Berliner Höfe: Die Gerichtshöfe: Wo es quietscht und knarrt

In der letzten Folge der Serie geht es um die Weddinger Gerichtshöfe. Hier wird um die Form gerungen – von Skulpturen, Keksen und Karosserien.

1982 bot man dem jungen Künstler Jürgen Reichert an, sich am Bau einer 10 000 Mark teuren Mauer zu beteiligen. Diese Mauer würde sein Atelier vom Nachbarn trennen. Er könne sich selbst Räume abteilen und dann den Wert des Einbaus mit einer sehr günstigen Miete wieder abwohnen.

Es waren die 80er Jahre in West-Berlin, der Wedding am Rande, Immobilien dort grenzwertig. Die riesigen, offenen Fabriketagen der Gerichtshöfe gähnten ihn an. Bedrohlich fanden das damals viele Künstler, aber Reichert schlug ein.

Die Wohnungsbaugesellschaft Gesobau schickte sich an, das Fabrikgebäude von 1912 mit seinen sechs Höfen in eines der größten Künstlerquartiere des Landes umzuwandeln. 70 Ateliers beherbergt es heute, außerdem Gewerbe. Hunderte aufgekratzte Berliner schnüren einmal im Jahr durch die Gerichtshöfe, wenn zur Langen Nacht die Ateliers geöffnet haben. Bratwurst, Riesling, Wangenkuss – doch niemand sieht das Tagewerk, wenn der Alltag herrscht und die Gewerbe dröhnen und der Himmel bläut und die Kunst entsteht.

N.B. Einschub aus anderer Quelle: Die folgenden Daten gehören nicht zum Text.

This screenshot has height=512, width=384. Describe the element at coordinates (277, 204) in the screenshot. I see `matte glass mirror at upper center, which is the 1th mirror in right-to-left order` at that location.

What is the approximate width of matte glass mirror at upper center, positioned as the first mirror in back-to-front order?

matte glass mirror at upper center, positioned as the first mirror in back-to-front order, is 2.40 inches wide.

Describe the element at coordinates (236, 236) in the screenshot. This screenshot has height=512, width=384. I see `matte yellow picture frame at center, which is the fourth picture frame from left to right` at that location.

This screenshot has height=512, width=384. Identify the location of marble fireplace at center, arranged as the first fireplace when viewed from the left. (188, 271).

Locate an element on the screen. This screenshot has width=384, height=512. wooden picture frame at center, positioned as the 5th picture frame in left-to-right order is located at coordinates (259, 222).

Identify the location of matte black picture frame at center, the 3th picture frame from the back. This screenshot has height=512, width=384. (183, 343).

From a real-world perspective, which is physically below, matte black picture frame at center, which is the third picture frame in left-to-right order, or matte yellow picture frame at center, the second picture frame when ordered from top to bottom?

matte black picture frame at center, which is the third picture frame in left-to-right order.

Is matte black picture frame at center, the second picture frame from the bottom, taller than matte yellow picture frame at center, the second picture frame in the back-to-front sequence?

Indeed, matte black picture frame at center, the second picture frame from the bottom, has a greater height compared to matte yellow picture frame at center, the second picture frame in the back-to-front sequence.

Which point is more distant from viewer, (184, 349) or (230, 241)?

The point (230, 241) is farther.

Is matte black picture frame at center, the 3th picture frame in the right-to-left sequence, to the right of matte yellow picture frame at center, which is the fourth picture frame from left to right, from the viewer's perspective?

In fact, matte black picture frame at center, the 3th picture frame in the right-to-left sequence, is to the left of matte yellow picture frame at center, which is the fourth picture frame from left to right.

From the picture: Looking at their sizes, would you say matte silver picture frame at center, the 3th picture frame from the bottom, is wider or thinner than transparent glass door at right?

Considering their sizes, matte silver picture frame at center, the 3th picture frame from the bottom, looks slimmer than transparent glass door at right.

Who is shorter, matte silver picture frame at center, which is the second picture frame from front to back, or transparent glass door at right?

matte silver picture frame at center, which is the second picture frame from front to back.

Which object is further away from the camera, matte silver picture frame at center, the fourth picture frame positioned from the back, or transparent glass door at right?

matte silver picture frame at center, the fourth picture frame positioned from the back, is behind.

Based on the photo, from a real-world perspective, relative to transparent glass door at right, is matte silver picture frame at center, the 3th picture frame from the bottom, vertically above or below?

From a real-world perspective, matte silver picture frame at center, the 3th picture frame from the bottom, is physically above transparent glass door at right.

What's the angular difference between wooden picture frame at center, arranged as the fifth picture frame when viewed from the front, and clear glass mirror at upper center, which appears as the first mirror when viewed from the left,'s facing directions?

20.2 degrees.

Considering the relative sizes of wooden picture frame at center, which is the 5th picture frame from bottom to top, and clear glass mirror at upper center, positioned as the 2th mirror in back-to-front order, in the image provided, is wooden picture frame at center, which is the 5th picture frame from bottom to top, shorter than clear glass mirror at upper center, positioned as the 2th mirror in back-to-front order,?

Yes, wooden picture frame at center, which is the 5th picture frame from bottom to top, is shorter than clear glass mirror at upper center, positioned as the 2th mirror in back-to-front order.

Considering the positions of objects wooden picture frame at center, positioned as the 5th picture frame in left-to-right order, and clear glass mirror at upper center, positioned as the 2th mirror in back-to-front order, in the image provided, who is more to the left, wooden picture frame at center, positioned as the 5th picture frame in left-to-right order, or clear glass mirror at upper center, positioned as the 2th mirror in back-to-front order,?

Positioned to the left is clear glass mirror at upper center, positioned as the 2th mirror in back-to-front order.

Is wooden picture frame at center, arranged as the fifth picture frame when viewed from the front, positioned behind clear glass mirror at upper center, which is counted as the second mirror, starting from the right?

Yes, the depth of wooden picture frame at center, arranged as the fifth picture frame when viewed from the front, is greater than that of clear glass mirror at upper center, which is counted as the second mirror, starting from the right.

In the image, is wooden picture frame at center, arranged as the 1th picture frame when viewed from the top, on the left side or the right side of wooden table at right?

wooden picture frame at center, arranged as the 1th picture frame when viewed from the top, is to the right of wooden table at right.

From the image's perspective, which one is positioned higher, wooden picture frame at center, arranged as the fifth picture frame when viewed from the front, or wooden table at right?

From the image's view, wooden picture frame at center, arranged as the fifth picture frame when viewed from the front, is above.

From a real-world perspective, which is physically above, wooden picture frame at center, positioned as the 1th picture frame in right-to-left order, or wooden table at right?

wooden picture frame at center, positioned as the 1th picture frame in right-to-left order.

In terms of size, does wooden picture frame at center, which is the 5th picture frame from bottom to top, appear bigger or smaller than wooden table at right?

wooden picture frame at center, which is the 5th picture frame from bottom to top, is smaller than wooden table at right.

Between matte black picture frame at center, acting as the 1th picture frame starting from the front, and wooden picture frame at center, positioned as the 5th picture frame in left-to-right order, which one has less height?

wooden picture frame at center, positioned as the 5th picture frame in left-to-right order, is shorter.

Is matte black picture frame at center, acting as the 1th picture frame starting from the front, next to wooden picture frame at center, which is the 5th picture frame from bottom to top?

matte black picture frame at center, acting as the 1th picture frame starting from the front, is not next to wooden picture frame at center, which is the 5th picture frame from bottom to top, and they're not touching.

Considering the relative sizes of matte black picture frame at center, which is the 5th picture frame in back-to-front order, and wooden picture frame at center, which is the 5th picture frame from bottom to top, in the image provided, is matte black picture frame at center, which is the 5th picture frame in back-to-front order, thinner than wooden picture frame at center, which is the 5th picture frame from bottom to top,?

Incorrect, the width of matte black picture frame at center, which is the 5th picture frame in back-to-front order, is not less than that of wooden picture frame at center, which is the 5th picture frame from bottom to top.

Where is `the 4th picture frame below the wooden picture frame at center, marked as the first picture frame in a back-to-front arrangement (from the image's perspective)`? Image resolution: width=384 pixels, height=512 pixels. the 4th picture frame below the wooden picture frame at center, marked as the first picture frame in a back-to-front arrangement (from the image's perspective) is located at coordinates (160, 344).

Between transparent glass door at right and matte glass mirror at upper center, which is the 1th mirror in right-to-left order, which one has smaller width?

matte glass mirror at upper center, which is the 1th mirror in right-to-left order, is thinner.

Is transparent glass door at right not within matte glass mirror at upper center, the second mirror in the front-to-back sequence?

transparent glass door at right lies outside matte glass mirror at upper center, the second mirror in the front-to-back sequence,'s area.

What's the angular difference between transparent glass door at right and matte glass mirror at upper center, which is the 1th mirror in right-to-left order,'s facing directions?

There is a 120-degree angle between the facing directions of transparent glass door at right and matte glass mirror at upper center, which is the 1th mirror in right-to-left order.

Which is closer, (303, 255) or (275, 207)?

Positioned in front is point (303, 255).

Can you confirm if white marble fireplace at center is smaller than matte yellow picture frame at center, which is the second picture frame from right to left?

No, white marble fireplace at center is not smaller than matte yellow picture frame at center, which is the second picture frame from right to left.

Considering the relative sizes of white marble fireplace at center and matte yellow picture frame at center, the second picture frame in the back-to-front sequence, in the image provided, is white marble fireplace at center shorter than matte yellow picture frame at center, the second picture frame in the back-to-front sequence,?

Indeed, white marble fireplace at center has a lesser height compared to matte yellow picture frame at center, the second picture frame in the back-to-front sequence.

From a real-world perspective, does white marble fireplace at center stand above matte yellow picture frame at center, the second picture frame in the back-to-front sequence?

Aufgang zwei, zweiter Stock. Hinter der mit einem Stangenschloss gesicherten Tür verbirgt sich das Atelier von Jürgen Reichert, der sein halbes Leben hier verbracht hat. Er hat das Atelier selbst eingebaut und den Wert wieder abgewohnt. Er hat hier seine Frau gefunden, seit 33 Jahren farbenfrohe Bilder gemalt, und er hat zu verhindern gesucht, dass „malende Hausfrauen“ als Künstler firmieren und die günstigen Ateliers beziehen. Hat er nicht diesen Ort geformt – und der Ort auch ihn?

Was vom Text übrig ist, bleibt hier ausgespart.